Nous sommes face à un polar, noir, bien entendu, il ne saurait en être autrement dans un pays qui a connu la guérilla et où les anciens guérilleros sont devenus flics, ou bandits, ou bien notables, employés aussi ou femme de ménage.

On se recycle où on peut, on garde son surnom de guerre et il n’est pas facile quand deux personnages se sont connus dans la guérilla et sont maintenant chacun à l’opposé l’un de l’autre (un flic et un voyou en col blanc).

L’inspecteur Morales est un ancien guérillero rattaché à la brigade des stups, souvent en contact avec les agents de la DEA et l’auteur nous fait bien comprendre que les gringos ne sont pas vus avec des yeux de velours car les Américains étant des gros consommateurs de drogues, leur pays est une plaque tournante pour tous ces produits qui se sniffent, s’injectent, se fument…

L’inspecteur Morales, c’est la nonchalance d’un Derrick avec la libido de Siffredi, sans les éclairs de clairvoyance d’un Columbo ! Ok, je force un peu le trait, mais il a des maîtresses et n’hésite pas à se farcir un témoin, mère de la victime et à draguer une infirmière peu après.

Et on ne peut pas dire que Morales courre partout comme un Jack Bauer, surtout qu’il a une patte folle. Ni qu’il a une équipe de flic de choc pour l’aider puisqu’il va se faire aider par Dona Sofia, la femme de ménage du commissariat (ancienne de la guérilla aussi) et Fanny, sa maîtresse… C’est vous dire comment ça bosse à Managua !

Durant l’enquête, l’auteur va nous brosser un portrait du Nicaragua, de la ville de Managua, de ses blessures, ses fêlures due aux guérillas et au tremblement de terre, de la corruption, le tout entrecoupé des vannes de nos deux flics, Morales et Lord Dixon, son pote policier qui enquêtera à ses côtés.
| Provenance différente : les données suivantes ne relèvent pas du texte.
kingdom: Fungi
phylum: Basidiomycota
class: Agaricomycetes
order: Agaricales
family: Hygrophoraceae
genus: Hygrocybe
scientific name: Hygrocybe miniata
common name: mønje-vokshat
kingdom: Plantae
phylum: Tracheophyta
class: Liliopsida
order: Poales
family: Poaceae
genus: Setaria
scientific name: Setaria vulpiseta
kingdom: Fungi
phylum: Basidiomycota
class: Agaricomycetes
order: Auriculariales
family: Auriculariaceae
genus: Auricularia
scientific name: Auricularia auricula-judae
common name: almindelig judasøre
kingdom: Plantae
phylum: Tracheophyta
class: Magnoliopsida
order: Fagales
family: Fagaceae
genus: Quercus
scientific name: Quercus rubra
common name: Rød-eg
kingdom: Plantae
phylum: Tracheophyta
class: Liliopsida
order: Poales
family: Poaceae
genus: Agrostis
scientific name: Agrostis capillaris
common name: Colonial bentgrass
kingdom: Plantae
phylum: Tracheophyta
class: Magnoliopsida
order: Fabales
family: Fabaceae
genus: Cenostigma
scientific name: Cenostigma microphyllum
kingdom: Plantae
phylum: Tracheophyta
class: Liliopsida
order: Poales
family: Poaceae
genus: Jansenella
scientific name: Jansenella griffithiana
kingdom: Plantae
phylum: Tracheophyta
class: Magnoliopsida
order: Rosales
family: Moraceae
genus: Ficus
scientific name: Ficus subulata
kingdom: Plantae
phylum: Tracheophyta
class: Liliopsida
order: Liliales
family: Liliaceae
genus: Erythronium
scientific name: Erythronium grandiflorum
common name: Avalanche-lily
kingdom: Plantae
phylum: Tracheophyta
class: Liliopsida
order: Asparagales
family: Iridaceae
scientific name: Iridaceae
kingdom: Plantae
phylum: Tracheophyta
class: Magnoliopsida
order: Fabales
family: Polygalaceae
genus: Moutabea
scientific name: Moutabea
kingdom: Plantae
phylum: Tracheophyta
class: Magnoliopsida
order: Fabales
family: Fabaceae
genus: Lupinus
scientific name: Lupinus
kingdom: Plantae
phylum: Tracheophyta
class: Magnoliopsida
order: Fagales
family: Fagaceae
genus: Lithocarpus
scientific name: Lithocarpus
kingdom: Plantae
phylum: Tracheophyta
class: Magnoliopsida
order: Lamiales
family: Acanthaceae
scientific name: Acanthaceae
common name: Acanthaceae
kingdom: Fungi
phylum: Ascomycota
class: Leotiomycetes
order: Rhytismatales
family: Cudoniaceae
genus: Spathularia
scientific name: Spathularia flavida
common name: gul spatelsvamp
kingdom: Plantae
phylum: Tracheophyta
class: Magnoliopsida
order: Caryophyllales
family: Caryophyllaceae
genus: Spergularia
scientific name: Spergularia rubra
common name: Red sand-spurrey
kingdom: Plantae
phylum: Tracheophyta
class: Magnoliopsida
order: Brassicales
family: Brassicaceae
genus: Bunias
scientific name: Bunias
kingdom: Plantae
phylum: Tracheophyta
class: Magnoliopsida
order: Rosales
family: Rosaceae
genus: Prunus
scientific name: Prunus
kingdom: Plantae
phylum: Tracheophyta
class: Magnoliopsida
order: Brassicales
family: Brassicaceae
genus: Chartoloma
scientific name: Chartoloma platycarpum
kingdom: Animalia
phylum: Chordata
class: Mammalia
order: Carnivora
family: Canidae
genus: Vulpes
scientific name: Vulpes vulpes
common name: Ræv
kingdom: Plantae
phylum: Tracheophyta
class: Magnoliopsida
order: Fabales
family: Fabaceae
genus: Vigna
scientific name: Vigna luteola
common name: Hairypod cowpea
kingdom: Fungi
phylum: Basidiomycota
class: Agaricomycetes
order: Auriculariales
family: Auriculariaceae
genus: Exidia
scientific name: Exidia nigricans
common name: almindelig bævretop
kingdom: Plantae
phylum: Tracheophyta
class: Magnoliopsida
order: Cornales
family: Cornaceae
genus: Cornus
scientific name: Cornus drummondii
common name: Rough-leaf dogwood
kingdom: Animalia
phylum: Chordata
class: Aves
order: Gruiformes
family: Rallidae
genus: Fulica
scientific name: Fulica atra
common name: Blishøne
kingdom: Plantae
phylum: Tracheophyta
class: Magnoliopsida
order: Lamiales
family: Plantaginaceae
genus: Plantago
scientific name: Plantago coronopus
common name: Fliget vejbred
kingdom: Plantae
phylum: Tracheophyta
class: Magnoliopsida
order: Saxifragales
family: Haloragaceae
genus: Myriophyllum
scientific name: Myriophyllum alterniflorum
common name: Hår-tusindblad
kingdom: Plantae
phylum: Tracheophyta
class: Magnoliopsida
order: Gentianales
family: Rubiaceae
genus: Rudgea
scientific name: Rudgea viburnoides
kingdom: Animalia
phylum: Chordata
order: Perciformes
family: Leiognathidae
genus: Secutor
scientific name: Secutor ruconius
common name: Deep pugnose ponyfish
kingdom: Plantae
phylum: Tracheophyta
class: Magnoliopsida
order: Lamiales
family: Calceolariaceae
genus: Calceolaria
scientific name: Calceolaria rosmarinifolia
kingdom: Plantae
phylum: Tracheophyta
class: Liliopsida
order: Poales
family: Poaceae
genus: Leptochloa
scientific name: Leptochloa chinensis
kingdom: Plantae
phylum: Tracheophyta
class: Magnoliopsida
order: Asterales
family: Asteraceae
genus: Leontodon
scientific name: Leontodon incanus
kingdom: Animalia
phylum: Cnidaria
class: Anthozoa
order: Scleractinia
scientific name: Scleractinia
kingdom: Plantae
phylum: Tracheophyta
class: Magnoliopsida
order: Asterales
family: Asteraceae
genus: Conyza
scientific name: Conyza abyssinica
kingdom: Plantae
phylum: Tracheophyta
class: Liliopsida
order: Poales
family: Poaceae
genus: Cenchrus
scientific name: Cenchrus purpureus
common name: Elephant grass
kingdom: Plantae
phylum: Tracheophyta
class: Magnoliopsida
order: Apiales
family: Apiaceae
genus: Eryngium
C’est une plume cynique que l’auteur utilise pour nous parler de son pays, de ces habitants, de ces mœurs, des paysages, des bidonvilles, des maisons huppées, des cartels de drogue, des flics corrompus, dans les hautes sphères. Une satire sociale assez grinçante où il vaut mieux éviter de se perdre dans tous les personnages aux multiples noms et surnoms.

À un moment donné, le récit semble s’enliser dans un banc de sable et là, j’ai ramé un peu pour continuer l’histoire qui, juste après, est repartie de plus belle.

Un roman noir à découvrir pour en savoir un peu plus sur un pays à genou, sur une révolution – caramba – encore ratée, sur une société fracturée entre pauvres et riches, pour découvrir un roman sociétal, sans fard ni mascara pour couvrir cette misère que d’autres ne voudraient pas voir.

Challenge Thrillers et Polars de Sharon (juillet 2019 – juillet 2020) – N°223 et le Mois Espagnol et Sud-Américain chez Sharon – Mai 2020 [Lecture – 09].